| What the task requires |
Convert all of the data below into a two-column CSV with the headers input and output. Give one row for each text and its answer, put each field in double quotes, and replace every line break with a space.

| Supplied material |
<<<<

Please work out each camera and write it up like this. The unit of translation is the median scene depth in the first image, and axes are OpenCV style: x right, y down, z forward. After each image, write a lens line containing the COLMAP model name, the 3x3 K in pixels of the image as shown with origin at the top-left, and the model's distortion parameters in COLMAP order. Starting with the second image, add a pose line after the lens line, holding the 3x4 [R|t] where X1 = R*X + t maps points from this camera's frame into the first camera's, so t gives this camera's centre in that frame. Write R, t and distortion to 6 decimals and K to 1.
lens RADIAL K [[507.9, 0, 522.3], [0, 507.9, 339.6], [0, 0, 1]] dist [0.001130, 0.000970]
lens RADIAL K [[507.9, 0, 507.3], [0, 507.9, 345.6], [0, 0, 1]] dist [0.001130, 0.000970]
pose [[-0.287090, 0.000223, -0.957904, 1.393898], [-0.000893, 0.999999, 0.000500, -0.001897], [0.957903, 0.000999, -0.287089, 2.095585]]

>>>>

| Answer to this exercise |
input,output
"Please work out each camera and write it up like this. The unit of translation is the median scene depth in the first image, and axes are OpenCV style: x right, y down, z forward. After each image, write a lens line containing the COLMAP model name, the 3x3 K in pixels of the image as shown with origin at the top-left, and the model's distortion parameters in COLMAP order. Starting with the second image, add a pose line after the lens line, holding the 3x4 [R|t] where X1 = R*X + t maps points from this camera's frame into the first camera's, so t gives this camera's centre in that frame. Write R, t and distortion to 6 decimals and K to 1.","lens RADIAL K [[507.9, 0, 522.3], [0, 507.9, 339.6], [0, 0, 1]] dist [0.001130, 0.000970] lens RADIAL K [[507.9, 0, 507.3], [0, 507.9, 345.6], [0, 0, 1]] dist [0.001130, 0.000970] pose [[-0.287090, 0.000223, -0.957904, 1.393898], [-0.000893, 0.999999, 0.000500, -0.001897], [0.957903, 0.000999, -0.287089, 2.095585]]"